> Data
-- Opening Marker --

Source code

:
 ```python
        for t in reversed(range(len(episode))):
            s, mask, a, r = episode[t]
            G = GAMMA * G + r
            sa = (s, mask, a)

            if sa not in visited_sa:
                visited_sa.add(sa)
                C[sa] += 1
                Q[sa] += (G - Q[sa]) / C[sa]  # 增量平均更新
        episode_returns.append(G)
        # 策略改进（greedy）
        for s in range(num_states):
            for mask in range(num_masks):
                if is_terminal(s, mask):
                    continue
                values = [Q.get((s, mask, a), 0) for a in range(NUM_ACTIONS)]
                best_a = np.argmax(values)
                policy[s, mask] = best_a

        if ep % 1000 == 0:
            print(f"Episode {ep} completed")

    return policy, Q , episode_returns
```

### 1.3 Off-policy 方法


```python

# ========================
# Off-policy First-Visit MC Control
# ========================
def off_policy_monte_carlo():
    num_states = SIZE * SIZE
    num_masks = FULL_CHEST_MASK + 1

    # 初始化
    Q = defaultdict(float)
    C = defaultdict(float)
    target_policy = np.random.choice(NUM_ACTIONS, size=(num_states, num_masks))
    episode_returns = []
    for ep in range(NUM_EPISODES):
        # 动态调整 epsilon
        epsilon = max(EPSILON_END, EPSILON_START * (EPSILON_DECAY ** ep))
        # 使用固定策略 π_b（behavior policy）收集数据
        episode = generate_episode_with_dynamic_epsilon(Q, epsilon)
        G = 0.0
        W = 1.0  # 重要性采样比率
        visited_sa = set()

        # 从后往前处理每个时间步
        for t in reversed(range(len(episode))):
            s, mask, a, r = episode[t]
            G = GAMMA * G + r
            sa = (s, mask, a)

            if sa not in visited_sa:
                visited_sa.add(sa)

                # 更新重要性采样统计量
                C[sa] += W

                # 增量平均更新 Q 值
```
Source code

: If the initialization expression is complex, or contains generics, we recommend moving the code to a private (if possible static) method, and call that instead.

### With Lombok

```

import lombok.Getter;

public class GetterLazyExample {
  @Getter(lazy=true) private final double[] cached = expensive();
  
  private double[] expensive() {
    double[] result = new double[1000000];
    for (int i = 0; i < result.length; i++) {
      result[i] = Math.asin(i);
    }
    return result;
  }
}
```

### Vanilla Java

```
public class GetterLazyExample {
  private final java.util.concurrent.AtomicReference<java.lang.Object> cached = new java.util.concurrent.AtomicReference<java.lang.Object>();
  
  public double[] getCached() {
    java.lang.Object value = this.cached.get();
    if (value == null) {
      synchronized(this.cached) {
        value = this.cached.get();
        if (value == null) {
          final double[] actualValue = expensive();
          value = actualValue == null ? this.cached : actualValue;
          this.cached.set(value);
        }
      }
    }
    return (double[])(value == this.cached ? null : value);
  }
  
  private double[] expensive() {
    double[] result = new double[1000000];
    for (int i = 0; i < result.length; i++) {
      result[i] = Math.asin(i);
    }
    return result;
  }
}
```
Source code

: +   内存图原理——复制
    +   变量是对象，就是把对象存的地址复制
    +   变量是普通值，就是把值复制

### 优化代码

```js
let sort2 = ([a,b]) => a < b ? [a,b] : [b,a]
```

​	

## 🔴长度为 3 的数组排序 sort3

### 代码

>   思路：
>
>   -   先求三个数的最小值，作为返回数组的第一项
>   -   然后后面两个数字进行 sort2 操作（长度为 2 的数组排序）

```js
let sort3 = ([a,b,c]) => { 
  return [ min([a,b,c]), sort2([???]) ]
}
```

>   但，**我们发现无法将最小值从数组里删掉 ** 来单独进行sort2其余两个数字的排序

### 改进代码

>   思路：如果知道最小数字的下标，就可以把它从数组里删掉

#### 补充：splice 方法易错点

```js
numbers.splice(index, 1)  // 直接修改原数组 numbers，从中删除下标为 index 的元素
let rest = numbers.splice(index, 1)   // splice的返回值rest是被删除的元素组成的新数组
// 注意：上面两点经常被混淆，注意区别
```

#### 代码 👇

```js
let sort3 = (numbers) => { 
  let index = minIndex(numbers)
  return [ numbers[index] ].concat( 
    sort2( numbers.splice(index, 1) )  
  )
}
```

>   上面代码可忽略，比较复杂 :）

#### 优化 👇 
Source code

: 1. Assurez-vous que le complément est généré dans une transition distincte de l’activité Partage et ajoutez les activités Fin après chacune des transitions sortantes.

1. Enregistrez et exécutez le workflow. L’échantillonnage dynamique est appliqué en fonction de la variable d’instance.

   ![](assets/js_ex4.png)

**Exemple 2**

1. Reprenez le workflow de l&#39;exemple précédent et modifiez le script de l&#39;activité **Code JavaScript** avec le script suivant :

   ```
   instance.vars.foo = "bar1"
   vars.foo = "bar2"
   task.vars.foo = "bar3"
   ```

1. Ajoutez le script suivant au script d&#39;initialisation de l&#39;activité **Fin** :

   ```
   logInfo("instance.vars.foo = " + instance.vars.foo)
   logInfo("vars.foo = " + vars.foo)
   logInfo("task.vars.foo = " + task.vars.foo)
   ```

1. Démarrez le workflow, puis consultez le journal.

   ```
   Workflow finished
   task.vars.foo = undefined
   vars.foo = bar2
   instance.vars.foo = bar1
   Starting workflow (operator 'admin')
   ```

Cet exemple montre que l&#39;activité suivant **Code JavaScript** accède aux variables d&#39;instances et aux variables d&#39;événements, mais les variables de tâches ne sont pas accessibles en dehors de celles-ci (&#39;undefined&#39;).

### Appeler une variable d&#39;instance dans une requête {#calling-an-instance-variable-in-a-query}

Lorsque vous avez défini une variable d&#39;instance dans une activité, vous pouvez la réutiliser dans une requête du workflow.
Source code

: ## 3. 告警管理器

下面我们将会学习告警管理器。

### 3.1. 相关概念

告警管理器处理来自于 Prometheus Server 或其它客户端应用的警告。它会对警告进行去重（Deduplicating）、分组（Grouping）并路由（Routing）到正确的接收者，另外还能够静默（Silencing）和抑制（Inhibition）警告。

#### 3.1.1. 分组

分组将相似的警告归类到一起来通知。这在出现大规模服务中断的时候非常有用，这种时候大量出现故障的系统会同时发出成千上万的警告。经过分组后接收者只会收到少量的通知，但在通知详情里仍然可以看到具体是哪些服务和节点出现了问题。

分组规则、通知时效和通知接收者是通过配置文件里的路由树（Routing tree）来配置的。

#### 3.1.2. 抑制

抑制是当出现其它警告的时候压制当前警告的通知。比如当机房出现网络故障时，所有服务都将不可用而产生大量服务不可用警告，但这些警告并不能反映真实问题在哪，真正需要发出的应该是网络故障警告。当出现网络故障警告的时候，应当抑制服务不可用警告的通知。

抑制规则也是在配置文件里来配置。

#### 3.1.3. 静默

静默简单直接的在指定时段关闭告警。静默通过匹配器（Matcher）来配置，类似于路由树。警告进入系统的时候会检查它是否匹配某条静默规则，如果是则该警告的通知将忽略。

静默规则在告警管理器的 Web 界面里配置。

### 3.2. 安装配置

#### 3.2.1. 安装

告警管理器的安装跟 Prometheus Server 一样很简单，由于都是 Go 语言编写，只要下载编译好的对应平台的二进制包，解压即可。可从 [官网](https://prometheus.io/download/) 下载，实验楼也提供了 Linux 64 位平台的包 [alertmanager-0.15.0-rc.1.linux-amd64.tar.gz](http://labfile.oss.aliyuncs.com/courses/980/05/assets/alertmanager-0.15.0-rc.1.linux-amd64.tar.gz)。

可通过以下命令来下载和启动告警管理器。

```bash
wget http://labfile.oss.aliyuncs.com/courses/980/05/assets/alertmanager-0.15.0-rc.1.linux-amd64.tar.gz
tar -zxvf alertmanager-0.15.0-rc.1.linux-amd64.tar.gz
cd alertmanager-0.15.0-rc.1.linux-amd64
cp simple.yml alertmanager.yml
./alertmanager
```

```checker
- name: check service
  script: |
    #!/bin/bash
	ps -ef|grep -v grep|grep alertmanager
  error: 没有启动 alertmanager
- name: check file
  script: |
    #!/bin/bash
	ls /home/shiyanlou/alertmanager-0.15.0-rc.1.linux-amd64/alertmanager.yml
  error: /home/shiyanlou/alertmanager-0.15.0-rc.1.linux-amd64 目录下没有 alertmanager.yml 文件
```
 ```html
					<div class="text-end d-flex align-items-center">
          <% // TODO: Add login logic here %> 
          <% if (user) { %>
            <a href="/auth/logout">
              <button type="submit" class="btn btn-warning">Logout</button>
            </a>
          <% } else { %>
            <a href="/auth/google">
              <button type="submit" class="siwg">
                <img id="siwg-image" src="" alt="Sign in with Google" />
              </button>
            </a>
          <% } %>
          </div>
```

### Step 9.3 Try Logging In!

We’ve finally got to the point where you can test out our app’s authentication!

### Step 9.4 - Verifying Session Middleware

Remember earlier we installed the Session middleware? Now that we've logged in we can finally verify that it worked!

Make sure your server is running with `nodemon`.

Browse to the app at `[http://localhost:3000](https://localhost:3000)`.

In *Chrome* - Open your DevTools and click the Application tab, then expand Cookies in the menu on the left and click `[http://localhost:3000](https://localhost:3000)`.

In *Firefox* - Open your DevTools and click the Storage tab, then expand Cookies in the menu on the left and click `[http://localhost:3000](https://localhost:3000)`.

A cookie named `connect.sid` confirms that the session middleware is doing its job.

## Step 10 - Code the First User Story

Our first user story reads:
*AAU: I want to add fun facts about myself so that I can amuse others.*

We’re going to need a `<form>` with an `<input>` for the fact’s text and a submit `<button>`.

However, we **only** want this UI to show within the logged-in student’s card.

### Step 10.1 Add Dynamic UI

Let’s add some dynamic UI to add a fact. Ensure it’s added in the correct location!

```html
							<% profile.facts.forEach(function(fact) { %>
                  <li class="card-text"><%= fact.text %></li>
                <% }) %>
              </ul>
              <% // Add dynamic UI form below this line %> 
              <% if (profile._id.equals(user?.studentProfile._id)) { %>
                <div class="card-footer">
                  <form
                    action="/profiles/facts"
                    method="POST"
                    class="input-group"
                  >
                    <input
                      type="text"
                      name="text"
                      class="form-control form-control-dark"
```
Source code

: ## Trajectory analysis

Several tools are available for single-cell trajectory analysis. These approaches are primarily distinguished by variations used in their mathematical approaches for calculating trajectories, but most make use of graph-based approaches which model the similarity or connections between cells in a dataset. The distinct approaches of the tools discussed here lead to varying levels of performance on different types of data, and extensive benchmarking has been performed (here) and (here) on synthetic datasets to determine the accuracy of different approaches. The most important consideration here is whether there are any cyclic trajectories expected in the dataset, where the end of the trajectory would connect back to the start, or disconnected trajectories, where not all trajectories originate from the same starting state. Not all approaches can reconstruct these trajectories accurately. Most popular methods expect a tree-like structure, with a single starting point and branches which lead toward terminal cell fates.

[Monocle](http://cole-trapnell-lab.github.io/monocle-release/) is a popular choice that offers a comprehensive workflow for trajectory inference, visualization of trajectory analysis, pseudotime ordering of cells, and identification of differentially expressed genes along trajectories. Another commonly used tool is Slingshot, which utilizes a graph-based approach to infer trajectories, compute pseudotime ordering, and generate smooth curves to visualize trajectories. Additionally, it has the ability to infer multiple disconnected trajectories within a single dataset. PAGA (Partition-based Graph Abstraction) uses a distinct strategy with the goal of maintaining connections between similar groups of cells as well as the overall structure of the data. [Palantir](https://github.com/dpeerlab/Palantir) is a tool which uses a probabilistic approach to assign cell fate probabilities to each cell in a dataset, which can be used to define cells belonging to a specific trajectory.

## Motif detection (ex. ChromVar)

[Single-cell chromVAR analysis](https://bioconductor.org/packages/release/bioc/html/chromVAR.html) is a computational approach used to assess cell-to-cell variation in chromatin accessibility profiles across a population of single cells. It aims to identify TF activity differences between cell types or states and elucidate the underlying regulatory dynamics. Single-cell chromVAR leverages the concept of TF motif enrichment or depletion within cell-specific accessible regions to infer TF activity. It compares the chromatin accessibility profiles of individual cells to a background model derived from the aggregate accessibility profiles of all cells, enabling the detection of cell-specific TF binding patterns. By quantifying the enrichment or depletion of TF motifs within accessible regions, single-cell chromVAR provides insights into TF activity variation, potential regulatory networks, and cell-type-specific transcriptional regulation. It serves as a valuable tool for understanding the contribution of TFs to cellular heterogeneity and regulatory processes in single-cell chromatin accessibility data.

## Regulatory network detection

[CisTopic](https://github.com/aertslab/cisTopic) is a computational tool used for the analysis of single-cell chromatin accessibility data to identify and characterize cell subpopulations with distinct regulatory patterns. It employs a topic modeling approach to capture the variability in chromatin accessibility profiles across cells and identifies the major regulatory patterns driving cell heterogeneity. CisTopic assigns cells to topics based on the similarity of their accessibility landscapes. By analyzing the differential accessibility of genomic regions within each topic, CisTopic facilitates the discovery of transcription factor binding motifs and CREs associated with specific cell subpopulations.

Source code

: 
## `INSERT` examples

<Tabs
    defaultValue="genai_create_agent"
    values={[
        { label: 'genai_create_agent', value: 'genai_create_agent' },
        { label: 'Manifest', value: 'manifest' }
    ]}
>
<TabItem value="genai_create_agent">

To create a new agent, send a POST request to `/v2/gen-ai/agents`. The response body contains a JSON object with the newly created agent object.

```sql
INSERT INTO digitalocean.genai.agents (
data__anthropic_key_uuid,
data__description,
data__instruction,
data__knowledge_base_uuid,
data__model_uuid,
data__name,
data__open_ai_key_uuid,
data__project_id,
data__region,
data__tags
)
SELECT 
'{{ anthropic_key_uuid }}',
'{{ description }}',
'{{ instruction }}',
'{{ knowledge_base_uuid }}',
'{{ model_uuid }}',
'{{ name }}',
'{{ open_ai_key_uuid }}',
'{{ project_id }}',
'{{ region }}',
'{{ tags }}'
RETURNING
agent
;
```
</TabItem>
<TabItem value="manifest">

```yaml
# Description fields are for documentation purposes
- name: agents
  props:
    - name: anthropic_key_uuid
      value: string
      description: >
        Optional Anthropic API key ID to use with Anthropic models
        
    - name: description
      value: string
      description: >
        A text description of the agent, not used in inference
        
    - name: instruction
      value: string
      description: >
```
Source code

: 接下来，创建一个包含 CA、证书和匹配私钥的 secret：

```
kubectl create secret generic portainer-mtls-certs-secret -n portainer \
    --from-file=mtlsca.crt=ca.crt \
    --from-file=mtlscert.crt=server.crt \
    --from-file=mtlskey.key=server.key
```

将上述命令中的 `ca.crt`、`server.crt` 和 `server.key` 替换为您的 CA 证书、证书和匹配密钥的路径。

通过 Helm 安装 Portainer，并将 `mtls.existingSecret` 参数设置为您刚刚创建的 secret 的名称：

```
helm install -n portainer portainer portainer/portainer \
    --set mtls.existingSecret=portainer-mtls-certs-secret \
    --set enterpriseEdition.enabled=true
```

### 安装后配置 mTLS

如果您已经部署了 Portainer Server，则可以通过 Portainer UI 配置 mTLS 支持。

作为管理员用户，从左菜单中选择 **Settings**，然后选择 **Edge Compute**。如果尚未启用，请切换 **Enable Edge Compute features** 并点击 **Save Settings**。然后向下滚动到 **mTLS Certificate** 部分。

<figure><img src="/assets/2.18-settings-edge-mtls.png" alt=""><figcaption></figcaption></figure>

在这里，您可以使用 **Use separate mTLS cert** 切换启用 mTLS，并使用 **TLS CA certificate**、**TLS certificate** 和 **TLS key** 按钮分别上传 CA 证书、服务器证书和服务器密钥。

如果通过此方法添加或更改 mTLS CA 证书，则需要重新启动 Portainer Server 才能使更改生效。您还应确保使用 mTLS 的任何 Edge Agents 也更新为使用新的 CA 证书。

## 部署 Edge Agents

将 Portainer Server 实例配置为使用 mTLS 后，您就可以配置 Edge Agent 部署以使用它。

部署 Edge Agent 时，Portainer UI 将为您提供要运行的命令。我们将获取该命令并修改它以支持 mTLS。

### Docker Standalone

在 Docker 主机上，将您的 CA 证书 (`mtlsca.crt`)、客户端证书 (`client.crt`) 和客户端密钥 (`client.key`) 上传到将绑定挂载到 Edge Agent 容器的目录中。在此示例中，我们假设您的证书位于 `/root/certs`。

-- Closing Marker --

> Directions for this task
Would you copy each line of the records that contains "range"?

> Exercise solution
        for t in reversed(range(len(episode))):
        for s in range(num_states):
            for mask in range(num_masks):
                values = [Q.get((s, mask, a), 0) for a in range(NUM_ACTIONS)]
    for ep in range(NUM_EPISODES):
        for t in reversed(range(len(episode))):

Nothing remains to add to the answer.